_Your task_.
The number of lines with the string "https" in the listing below is all that should be reported.

_Record extracts_.
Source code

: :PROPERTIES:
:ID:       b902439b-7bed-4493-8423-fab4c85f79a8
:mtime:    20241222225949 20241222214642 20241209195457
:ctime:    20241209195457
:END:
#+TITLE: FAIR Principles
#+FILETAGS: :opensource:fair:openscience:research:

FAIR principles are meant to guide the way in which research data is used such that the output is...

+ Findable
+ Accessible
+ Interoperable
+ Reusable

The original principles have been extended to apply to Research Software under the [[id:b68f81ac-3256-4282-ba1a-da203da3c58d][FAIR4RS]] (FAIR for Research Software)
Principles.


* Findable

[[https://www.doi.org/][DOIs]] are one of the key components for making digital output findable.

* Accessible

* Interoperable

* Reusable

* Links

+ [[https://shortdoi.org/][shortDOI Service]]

_Solution to the exercise_.
2